We only need seven votes to stop the NSA’s meta-data sweeps of our e-mail and phone calls. Imagine my chagrin when I discovered those seven votes among the progressive Democratic members of the Illinois delegation, every one of whom I’ve supported financially and as a volunteer and several of whom I know personally.
So I did what any writer does: I wrote. If you’re represented by Bustos, Duckworth, Foster, Kelly, Quigley, Schneider or Schakowsky–or any other progressive Democrat who voted “Nay” on civil liberties–you might consider giving them a piece of your mind. Despite how little I have to spare, I did, as follows:
Dear Congressman/woman Whomever:
I am writing to express my concern about your vote on the Amash Amendment.
As a supporter of, and donor to, your Congressional campaign, I was very disappointed to see your vote against the amendment, which would have stopped the National Security Agency from collecting meta-data on the phone calls and e-mails of American citizens.

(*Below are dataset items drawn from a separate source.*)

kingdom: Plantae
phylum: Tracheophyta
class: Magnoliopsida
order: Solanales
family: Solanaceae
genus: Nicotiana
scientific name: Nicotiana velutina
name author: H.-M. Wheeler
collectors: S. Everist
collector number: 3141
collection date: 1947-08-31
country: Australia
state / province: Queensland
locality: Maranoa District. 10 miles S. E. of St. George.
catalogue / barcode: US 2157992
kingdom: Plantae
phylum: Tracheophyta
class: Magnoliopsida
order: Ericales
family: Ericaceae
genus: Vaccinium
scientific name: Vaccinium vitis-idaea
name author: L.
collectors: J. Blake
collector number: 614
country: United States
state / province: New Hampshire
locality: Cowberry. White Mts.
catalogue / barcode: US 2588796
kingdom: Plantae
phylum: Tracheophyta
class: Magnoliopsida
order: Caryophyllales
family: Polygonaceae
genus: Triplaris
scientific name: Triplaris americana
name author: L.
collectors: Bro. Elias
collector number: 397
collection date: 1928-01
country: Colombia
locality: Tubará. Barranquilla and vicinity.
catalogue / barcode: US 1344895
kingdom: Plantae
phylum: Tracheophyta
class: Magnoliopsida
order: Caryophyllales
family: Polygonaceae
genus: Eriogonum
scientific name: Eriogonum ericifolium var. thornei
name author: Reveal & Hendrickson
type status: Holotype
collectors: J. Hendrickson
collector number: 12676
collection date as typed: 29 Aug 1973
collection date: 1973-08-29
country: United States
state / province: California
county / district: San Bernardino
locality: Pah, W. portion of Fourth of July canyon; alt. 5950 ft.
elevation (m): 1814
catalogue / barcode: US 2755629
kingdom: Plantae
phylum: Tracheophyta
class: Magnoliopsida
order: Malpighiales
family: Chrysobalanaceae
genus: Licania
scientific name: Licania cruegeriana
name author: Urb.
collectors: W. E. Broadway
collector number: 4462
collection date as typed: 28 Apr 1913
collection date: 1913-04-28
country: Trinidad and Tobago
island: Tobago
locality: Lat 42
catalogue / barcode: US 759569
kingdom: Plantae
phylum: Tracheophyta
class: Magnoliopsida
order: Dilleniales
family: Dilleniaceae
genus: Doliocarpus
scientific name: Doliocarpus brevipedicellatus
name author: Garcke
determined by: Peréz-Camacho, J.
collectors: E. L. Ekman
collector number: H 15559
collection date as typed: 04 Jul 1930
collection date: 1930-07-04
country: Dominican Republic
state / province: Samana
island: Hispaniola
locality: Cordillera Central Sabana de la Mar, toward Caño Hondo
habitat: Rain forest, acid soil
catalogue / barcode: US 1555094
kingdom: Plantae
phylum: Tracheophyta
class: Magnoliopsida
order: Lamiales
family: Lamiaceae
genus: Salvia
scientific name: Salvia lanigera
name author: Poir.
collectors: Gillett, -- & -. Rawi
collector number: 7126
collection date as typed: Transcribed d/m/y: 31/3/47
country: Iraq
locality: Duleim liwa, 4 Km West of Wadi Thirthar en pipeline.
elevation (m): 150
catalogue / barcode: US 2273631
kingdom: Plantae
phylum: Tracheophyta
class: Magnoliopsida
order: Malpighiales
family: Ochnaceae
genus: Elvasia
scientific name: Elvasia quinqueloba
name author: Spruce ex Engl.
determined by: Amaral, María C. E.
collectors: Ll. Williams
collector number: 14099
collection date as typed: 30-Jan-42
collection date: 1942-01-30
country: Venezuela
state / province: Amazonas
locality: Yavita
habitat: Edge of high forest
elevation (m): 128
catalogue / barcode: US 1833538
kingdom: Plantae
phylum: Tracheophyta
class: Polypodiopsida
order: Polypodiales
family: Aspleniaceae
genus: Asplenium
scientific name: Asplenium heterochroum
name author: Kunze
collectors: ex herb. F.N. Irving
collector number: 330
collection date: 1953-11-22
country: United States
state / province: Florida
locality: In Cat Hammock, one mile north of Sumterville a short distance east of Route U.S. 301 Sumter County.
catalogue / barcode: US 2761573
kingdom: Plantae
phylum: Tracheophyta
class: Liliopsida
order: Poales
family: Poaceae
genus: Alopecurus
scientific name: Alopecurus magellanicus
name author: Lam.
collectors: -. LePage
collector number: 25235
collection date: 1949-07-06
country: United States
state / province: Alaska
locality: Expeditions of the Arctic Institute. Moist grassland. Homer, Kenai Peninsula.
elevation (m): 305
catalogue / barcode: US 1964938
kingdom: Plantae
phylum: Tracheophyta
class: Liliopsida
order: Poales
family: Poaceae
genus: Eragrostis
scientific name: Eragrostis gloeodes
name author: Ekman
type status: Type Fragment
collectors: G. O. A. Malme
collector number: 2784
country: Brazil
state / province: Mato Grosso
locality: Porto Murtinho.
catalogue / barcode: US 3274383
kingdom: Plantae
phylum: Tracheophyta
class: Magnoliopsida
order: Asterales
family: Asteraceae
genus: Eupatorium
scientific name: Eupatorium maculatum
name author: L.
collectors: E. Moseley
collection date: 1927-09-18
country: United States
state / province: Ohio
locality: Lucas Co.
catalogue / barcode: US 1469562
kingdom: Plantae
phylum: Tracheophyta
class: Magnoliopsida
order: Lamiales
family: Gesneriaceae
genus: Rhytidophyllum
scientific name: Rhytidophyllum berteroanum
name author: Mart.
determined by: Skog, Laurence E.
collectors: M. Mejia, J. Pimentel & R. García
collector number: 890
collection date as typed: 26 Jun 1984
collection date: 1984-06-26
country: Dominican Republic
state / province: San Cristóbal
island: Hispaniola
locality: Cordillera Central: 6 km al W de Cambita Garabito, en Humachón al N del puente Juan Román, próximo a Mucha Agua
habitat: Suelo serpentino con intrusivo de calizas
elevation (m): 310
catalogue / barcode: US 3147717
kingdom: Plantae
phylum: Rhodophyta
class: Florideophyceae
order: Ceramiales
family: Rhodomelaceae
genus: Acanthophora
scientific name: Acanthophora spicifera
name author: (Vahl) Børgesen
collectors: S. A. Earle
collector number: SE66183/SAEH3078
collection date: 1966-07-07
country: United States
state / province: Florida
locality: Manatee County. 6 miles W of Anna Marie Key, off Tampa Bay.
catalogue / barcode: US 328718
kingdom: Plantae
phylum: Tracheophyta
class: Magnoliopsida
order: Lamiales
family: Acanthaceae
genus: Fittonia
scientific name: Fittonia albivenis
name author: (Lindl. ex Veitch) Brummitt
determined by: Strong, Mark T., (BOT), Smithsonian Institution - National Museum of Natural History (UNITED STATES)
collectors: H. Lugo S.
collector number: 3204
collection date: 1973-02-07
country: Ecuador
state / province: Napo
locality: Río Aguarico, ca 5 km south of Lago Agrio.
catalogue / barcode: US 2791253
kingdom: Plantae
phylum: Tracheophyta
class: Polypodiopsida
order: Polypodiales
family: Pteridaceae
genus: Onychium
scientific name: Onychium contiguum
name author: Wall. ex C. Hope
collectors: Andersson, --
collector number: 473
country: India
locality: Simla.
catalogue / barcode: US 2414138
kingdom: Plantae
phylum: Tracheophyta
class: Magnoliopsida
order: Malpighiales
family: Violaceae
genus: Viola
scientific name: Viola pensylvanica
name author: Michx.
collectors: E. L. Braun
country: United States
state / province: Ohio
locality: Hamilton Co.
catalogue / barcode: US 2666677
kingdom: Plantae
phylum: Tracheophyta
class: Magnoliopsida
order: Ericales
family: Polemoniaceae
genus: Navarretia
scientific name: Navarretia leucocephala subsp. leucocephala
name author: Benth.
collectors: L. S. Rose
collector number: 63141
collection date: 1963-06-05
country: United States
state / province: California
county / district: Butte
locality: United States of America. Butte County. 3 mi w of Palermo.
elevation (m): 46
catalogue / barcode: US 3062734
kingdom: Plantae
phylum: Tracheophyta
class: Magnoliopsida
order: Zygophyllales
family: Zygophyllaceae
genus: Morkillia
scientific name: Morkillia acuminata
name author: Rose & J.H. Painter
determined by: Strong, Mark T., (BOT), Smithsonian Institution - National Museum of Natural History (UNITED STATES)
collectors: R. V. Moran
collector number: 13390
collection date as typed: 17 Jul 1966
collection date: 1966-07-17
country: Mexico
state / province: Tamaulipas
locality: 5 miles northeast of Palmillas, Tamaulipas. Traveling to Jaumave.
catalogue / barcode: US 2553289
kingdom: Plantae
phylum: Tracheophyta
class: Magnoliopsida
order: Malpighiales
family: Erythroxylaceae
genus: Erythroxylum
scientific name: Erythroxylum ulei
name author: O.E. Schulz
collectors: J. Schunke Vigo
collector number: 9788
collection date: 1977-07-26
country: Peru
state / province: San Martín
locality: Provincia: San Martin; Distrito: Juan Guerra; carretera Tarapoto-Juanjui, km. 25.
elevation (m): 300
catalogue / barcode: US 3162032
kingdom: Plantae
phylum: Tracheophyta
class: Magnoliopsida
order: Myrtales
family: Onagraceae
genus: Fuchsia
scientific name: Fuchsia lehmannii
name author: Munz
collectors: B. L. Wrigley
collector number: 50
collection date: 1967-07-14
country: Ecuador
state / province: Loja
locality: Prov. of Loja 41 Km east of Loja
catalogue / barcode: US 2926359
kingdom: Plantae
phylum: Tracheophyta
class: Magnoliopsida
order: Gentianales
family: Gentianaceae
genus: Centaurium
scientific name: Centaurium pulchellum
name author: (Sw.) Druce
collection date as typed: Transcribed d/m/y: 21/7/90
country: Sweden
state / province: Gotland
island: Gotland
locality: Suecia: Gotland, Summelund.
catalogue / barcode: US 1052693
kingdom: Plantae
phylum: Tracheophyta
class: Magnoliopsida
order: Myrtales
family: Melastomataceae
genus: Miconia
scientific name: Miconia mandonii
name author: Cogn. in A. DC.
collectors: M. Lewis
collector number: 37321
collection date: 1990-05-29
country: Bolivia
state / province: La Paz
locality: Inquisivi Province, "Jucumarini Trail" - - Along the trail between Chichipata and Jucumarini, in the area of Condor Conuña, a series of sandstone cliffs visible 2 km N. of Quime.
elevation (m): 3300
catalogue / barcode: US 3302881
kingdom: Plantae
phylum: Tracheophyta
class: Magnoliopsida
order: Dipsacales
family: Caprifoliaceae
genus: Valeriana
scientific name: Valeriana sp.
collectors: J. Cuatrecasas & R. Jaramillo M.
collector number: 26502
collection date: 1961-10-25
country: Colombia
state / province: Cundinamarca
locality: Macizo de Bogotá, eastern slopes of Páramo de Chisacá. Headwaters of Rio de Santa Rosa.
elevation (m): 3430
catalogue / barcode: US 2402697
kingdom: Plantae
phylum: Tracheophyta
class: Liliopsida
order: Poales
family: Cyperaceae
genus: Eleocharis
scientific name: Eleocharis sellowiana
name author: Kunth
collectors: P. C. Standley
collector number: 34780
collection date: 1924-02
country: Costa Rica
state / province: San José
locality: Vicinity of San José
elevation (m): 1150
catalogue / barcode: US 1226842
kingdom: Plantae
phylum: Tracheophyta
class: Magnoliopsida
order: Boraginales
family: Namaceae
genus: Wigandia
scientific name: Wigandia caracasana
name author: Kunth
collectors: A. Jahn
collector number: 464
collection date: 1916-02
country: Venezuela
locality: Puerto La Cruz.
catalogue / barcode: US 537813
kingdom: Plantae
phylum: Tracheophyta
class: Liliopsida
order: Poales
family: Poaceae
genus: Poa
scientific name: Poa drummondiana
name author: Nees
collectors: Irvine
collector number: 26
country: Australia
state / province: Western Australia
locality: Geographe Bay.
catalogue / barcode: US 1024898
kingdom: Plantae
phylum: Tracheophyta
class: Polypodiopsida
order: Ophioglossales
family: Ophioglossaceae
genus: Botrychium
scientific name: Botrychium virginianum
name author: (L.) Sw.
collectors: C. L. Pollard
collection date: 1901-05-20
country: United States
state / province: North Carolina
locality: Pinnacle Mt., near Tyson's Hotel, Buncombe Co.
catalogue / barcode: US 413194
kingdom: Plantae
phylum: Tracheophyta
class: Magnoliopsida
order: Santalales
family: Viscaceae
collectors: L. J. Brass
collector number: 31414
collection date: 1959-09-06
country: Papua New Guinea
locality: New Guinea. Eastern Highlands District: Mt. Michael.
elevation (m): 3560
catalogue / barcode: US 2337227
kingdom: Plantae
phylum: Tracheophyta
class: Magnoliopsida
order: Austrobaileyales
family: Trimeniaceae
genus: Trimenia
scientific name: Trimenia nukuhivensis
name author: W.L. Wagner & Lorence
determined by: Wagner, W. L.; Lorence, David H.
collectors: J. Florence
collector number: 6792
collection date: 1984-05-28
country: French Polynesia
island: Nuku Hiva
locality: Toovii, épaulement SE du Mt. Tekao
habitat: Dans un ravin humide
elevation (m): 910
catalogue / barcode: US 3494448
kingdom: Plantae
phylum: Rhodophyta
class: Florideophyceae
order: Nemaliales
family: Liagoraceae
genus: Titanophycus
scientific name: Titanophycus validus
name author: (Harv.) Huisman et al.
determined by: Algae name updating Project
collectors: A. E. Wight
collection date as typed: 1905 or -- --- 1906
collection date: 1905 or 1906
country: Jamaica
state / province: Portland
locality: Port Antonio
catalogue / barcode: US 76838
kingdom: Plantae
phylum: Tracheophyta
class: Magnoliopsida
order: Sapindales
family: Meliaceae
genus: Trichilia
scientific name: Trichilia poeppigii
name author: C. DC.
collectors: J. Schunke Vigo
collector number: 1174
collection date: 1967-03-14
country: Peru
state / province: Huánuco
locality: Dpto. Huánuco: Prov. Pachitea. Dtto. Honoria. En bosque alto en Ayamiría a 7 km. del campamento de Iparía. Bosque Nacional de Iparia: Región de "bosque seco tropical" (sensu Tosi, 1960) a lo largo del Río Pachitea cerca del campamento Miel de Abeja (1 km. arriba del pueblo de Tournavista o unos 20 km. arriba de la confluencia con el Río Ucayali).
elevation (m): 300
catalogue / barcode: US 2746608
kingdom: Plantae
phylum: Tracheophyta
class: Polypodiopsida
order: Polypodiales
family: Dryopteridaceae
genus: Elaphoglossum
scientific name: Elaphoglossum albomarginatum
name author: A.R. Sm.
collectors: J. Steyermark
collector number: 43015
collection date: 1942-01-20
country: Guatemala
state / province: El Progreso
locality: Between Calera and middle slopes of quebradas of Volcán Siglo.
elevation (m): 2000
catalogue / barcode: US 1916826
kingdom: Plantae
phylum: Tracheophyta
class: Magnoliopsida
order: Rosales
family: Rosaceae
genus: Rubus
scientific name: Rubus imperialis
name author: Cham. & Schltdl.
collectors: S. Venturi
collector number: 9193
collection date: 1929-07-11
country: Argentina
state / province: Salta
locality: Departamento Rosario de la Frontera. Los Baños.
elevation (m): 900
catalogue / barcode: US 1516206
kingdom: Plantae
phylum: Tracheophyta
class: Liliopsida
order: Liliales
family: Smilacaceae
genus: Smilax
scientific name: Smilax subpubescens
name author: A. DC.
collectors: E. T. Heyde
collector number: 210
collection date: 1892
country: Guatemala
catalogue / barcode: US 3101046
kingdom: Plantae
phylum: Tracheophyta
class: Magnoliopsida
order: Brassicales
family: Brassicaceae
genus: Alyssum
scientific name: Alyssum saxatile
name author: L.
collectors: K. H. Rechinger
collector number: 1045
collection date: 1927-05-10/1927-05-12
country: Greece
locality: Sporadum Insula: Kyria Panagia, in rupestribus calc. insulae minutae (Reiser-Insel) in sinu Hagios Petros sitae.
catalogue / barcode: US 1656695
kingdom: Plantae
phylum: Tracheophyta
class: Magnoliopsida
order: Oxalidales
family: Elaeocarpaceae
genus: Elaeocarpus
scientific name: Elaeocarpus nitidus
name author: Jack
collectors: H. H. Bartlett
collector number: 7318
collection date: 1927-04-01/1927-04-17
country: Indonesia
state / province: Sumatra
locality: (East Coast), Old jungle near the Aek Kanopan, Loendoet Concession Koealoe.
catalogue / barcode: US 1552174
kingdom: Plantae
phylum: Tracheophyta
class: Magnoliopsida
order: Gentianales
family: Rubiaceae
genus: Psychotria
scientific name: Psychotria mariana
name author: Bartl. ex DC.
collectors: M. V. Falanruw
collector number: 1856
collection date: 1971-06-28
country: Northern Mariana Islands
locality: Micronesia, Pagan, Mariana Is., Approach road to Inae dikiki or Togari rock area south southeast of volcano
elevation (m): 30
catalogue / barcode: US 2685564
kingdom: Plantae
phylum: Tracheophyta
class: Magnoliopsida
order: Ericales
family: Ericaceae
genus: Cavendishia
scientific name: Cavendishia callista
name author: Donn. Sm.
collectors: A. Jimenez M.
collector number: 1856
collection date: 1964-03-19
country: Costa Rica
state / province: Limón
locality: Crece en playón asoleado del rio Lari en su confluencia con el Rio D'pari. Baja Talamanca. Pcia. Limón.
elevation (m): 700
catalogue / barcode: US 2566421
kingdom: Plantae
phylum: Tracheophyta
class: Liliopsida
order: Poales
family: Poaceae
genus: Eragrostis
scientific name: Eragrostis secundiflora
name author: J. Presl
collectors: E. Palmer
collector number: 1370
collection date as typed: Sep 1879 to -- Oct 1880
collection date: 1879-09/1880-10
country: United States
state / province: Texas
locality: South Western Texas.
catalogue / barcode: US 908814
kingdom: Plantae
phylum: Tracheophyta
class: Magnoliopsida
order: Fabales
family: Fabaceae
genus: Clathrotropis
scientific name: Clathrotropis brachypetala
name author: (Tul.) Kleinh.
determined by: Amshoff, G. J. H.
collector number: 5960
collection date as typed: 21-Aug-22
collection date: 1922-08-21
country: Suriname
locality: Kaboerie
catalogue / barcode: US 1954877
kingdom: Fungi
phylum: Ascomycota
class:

I’m sure Illinois legislators were under particular pressure from the White House and the Democratic leadership to support the NSA’s claim to power under the Patriot Act, but what the Agency argues it’s permitted to do goes far beyond any legitimate security concerns and is a complete violation of civil liberties.
Only seven votes stand between the current situation of Panopticon state surveillance and a return to the values and requirements of the Fourth Amendment. Every one of those votes is available from the Illinois delegation. Please consider joining Congressmen Rush and Davis in standing up for our rights: probably every other member who voted “no” is susceptible to change if you would lead the way.